Search code examples
mysqlindexinginnodb

InnoDB clustered index performance when using random values as primary key


By default, my primary keys of InnoDB storage engines are auto increment integers. In effort, to hide the number of rows in the database, application code implements some random generator for the primary key.

This is an example of typical scheme:

CREATE TABLE `MUSIC_LINK` (
  `id` int(11) unsigned NOT NULL AUTO_INCREMENT,
  `project_id` int(11) unsigned DEFAULT NULL,
   PRIMARY KEY (`id`),
) ENGINE=InnoDB AUTO_INCREMENT=15 DEFAULT CHARSET=latin1;

I am reading a book and have just found out, that InnoDB uses clustered index sorted by primary key. In essence, this means that the records in database file are indexed and ordered by the primary key value. This is great, as long as the primary key for next record is always bigger than the last record inserted (this happens by default because of auto-increment constraint).

What happens when the primary key is no longer auto-incremented? In order to keep the file sorted by primary key, there must be lots of rewrites every time a primary key smaller than the biggest primary key is inserted.

Am I misunderstanding how clustered indexes work in InnoDB? because this sounds like a giant performance issue.


Solution

  • InnoDB:

    With an AUTO_INCREMENT PRIMARY KEY, the "next" row will be put at the "end" of the BTree that holds the data for the table. This is efficient, and the "last" block will be updated a lot.

    Note: Blocks are kept in the buffer_pool, to be eventually written to disk.

    With a "random" PK, such as GUID, UUID, MD5, SHA1, etc, the "next" row to be inserted needs to go into some 'random' place in the BTree that holds the data. If the buffer_pool is big enough, then the necessary block will still be sitting in it.

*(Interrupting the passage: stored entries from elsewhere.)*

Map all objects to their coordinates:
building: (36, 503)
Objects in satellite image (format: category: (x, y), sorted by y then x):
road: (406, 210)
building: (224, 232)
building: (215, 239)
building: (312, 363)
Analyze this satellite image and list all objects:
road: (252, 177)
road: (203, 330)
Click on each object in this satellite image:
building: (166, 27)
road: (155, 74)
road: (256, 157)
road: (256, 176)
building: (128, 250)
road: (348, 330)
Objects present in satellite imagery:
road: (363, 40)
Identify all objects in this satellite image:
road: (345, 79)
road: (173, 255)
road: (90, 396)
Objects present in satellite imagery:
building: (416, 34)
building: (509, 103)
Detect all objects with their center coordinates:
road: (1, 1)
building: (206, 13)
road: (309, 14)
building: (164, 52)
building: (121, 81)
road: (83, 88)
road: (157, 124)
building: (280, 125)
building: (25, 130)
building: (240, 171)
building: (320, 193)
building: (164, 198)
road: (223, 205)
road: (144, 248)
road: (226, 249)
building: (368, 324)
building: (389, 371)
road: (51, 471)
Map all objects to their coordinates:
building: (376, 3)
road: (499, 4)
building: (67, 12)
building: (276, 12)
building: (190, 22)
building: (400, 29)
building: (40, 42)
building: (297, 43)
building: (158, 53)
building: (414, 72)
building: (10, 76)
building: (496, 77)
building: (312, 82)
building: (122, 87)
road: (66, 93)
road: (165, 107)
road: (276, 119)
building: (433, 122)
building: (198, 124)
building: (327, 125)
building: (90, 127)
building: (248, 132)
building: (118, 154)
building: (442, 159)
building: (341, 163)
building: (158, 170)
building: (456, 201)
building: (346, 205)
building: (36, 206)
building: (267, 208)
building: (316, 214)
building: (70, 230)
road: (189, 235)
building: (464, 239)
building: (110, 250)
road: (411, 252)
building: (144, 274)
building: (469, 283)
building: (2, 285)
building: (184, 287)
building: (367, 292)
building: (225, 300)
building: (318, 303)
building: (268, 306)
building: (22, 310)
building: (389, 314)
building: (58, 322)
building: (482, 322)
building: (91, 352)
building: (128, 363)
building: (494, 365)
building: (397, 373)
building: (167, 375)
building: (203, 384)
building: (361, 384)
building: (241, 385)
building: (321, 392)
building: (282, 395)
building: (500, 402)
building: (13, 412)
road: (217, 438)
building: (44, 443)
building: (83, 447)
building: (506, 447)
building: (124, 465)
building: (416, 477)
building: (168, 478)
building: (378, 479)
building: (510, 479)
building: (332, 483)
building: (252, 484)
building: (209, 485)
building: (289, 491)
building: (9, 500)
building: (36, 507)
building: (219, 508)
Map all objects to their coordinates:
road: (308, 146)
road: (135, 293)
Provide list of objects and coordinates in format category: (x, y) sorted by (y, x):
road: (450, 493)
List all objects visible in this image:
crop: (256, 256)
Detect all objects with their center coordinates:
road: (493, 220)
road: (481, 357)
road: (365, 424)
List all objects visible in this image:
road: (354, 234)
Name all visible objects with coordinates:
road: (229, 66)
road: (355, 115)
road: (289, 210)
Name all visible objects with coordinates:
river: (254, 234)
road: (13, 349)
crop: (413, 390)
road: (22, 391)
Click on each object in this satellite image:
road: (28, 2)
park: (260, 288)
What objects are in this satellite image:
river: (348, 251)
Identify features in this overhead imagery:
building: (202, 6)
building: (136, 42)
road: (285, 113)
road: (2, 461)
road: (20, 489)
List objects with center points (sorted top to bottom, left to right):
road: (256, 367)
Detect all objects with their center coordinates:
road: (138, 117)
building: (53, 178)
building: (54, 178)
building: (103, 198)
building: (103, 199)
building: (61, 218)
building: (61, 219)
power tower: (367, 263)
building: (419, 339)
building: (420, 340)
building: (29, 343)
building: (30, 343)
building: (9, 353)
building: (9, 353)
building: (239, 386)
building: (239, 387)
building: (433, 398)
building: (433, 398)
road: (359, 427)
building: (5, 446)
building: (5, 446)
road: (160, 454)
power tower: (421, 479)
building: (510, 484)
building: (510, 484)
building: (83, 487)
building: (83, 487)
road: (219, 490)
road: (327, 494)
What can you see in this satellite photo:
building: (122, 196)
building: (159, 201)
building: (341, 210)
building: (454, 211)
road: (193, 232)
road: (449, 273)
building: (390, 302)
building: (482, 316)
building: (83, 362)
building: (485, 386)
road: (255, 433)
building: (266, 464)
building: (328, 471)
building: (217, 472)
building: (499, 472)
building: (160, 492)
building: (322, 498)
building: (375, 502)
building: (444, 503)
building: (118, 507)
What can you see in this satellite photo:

So the efficiency is not much different than with AI.

    On the other hand, if the data is too big to fit in the buffer_pool (or other activity keeps bumping the blocks out), then an insert will need to fetch the block before modifying it.

    If, for example, the table is 20 times as big as can be held in the buffer_pool, then the next random write will have a chance of 1 in 20 of the block being cached. That is, 95% of the time an INSERT has to wait for a disk read.

    But... You prompted a discussion of INSERTs. What about SELECTs? What, if any, pattern is there to the selects? If it is 'random' anyway, then the type of PK does not matter. If, on the other hand, the selects tend to reach for "recent" items (eg, news articles), then AI wins for large tables because of the increased likelihood of the desired block being cached.

    Cluster

    A Comment implies some confusion over "cluster/ed/ing". Some definitions (in a MySQL/MariaDB context):

    • A group of servers with identical data, working together. NDB Cluster vs Galera Cluster vs Clustrix (3rd party offering)
    • A "clustered index" is when the data is attached to the index. In InnoDB, the PK is always clustered with the data. (Note: MyISAM, and other vendors do not necessarily do this.)
    • When records to be fetched are next to each other in the layout on disk (think the PK or a secondary index), then those rows are "clustered together". This is worth noting because fetching one block gets several rows that you need.

    So, back to the Comment:

    • Jumping around in the PRIMARY KEY (due to using what I called a random PK, or due to simply not fetching rows in some relevant order) is stuck with jumping around in the table.
    • A UUID has a "sorted order", but it is not useful to much of anything.